É o que faço de melhor também.

[Wanderson Sousa Kubrick]

Carta de Suícidio


Carta de Suícidio ou uma decepção de morte.

escrito em 15/Março/2008

"Ainda tento me lembrar dos boms momentos que passamos juntos.
Mas isso só aumenta a minha dor, e me livrar dela, é tudo o que eu quero agora.
É tudo o que eu busco
Irracionalmente.

Meu coração foi gravemente ferido, e agora derrama sangue por dentro.
Está se esvaziando, logo não haverá uma só gota.
Esse sangue vermelho.
Quente como deve ser o inferno!

Por que você esperou que eu me envolvesse tanto?
Por que esperou que eu te amasse...?
Pra me dizer que tudo isso foi uma mentira.

Uma obcessão quebrada.
Uma ilusão perdida.


Eu sou culpado, me perdoe!
Não queria ter te deixado presa num sentimento que apenas eu sentia e que apenas para mim tinha importância.

Eu fui egoísta! como não pude perceber que nunca houve uma troca mútua de sentimentos?
Era apenas eu;
Eu, o único beneficiado com o desejo.
Com a satisfação.
Com o prazer.
Com o amor.

Ou eu fui um tolo?
Insensível!
Incapaz de perceber que você estava apenas sendo legal comigo?!

Talvez tenha durado por mais tempo, por que você hesitou em me ver sofrer.
Por que sabia o quanto eu sempre te amei.
O quanto sempre fui ligado a ti.

Mas te juro!
Você deveria ter acabado com isso antes mesmo de ter começado!

Me fez acreditar que o que sentia por mim é o mesmo que eu sinto por você.

Mentira!

Agora você abre o jogo.
Talvez esteja cansada de ser "a garota que só estava sendo legal".
Isso é piedade.
Nunca foi amor.

Foi piedade.

Sabe como eu me sinto agora?"

....................................................

"Não vai durar.
Não vai doer.
Vou sentir um segundo de dor.
No máximo.

Não mais do que senti, depois de tudo isso.

Uma bala...o modo mais rápido que eu encontrei.
É uma baretta, e ela está em minhas mãos agora.
Apontada não para mim, mas para meu profundo sofrimento.
Minha alma.
É nela em que eu miro, com as mãos trêmulas.
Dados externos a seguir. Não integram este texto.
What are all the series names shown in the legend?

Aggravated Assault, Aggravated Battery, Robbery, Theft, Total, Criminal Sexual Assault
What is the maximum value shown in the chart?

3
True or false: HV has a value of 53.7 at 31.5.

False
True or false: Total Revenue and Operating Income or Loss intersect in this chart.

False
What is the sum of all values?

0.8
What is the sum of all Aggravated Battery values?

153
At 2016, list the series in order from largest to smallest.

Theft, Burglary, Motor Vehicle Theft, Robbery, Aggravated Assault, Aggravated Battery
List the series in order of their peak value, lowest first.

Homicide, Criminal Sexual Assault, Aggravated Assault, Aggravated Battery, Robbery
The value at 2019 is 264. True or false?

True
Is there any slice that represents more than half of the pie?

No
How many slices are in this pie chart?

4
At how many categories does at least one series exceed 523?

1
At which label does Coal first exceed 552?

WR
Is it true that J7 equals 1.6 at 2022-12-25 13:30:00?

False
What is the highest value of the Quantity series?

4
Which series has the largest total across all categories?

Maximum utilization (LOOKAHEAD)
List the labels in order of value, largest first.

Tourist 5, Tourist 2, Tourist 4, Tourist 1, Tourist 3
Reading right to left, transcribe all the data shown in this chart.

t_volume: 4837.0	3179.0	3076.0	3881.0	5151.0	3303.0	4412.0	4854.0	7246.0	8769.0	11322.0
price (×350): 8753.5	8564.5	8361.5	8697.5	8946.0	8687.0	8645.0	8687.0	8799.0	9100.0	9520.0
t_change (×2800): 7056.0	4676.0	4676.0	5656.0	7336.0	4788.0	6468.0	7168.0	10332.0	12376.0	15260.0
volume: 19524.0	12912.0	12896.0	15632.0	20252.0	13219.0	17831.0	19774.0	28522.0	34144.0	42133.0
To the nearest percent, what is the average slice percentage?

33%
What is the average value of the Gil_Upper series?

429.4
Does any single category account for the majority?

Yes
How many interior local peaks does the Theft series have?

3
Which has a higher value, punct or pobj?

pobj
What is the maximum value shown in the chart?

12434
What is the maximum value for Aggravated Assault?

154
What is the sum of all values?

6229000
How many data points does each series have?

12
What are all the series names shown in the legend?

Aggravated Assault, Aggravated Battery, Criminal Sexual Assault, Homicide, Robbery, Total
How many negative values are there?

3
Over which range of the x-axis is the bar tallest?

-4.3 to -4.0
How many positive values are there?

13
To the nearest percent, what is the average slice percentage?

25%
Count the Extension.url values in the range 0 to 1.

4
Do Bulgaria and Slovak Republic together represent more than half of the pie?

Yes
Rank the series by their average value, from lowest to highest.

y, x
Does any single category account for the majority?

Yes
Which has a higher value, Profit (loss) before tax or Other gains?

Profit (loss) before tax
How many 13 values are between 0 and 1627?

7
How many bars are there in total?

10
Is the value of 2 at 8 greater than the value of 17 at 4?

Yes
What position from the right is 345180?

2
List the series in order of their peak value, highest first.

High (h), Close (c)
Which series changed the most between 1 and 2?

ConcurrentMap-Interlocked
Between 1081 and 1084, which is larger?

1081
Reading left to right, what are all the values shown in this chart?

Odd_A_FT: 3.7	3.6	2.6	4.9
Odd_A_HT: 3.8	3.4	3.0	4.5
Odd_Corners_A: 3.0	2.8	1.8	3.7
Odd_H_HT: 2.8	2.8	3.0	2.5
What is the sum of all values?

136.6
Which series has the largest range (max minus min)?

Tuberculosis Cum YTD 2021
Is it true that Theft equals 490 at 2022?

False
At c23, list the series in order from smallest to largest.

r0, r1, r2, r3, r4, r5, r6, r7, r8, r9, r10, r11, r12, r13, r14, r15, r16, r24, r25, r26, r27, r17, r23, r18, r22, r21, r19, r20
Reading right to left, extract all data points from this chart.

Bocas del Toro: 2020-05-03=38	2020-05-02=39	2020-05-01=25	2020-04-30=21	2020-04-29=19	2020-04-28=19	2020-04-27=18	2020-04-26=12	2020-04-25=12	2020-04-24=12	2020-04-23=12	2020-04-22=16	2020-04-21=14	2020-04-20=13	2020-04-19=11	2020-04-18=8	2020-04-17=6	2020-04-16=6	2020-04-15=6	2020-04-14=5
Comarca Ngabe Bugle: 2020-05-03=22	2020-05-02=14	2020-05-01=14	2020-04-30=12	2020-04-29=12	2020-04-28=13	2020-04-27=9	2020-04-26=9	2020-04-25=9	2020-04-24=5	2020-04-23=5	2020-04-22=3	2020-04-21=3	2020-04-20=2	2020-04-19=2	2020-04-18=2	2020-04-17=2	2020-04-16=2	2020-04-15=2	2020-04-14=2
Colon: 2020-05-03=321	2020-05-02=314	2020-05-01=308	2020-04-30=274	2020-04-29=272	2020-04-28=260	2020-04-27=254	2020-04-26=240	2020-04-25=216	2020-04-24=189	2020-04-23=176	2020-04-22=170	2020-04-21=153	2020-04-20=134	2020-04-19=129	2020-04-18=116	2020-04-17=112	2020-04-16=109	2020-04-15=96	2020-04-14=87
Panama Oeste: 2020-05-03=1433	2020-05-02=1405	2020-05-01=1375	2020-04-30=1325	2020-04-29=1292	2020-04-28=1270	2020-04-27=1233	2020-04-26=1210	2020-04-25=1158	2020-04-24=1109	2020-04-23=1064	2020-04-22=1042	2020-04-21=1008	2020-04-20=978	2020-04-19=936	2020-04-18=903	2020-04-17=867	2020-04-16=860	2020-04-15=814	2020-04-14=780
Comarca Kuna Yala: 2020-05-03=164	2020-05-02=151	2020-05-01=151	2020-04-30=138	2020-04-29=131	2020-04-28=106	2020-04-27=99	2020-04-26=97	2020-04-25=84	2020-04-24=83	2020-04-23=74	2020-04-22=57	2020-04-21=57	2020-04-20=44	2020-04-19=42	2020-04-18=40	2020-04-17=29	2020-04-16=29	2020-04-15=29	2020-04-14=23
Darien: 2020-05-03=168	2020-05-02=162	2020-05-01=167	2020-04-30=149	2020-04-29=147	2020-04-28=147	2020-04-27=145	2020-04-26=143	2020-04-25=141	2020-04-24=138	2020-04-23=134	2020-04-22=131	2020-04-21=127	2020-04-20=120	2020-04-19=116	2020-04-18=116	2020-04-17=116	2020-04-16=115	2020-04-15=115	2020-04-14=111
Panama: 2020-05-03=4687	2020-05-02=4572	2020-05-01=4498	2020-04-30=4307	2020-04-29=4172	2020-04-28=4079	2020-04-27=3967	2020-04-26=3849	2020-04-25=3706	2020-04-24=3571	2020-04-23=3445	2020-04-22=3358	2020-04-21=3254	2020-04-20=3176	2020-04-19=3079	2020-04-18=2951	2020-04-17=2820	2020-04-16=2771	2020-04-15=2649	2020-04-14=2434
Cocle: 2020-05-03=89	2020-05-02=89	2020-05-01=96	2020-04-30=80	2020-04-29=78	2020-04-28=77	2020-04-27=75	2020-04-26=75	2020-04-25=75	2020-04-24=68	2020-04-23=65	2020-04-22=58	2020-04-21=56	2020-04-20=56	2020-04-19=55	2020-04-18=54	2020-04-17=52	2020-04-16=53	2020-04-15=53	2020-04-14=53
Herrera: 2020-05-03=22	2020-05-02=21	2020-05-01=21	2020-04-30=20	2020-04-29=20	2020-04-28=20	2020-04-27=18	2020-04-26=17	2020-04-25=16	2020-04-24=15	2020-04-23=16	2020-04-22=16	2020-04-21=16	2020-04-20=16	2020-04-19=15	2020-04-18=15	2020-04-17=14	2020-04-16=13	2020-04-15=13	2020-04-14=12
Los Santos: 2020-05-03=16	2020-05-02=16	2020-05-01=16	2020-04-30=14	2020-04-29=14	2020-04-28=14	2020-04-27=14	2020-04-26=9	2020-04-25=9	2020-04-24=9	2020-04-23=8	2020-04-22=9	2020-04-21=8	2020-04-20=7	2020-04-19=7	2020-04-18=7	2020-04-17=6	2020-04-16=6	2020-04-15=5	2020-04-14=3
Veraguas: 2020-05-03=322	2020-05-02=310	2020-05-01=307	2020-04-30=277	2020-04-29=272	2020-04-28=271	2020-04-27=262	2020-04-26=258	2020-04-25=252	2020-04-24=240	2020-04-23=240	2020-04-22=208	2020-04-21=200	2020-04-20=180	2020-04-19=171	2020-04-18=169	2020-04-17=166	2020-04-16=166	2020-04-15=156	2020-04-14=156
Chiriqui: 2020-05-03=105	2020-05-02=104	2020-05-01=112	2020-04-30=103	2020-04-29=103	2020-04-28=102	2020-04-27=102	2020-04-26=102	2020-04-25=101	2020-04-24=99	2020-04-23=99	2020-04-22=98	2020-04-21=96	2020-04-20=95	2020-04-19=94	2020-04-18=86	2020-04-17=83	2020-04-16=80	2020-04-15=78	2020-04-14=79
Três lágrimas ainda me escapam o rosto.
Três ultimas lágrimas.
E o seu nome é a única coisa que consigo pronunciar...
Antes de puxar o gatilho.

E num som seco e sem eco...
Ponho fim a minha existência..."

[Wanderson Sousa Kubrick]

Tempo


Vou trazer ao meu Blog alguns do meus textos (os melhores) que eu sempre tive o enorme prazer de pulbicar na minha página fotolog.
Agradeço a todos os amigos que fizeram destes textos o meu maior orgulho.

by: Wanderloki

Tempo
escrito em 18/02/2008

Pessoas te criticam.
Pessoas falam.
Pessoas te dizem o que você deve fazer, ou não.
Pessoas não sorriem pra você quando você sorri pra elas.
Pessoas não se importam com você, mas sim com elas mesmas.
Pessoas tentam te usar pra conseguir o que querem.

Você fica indiferente.
Você fica calado.
Você faz o que elas pedem, e deixa de fazer oque não querem.
Você até chega a esquecer de si pra pensar nelas.
Você faz não o que é bom pra você, mas para as “pessoas”!

Controlado!
Preso!
Inseguro!
Confuso!
Enlouquecendo!
Caindo num buraco negro sem volta chamado depressão!


“qualquer mão serve quando você ta se afogando”

Para:
Denise Zucolotto, que me estendeu a mão quando eu me afogava
e Sharon Lee, com quem em parte eu me identifico muito, e que deve ter compreendido perfeitamente minhas palavras de dor.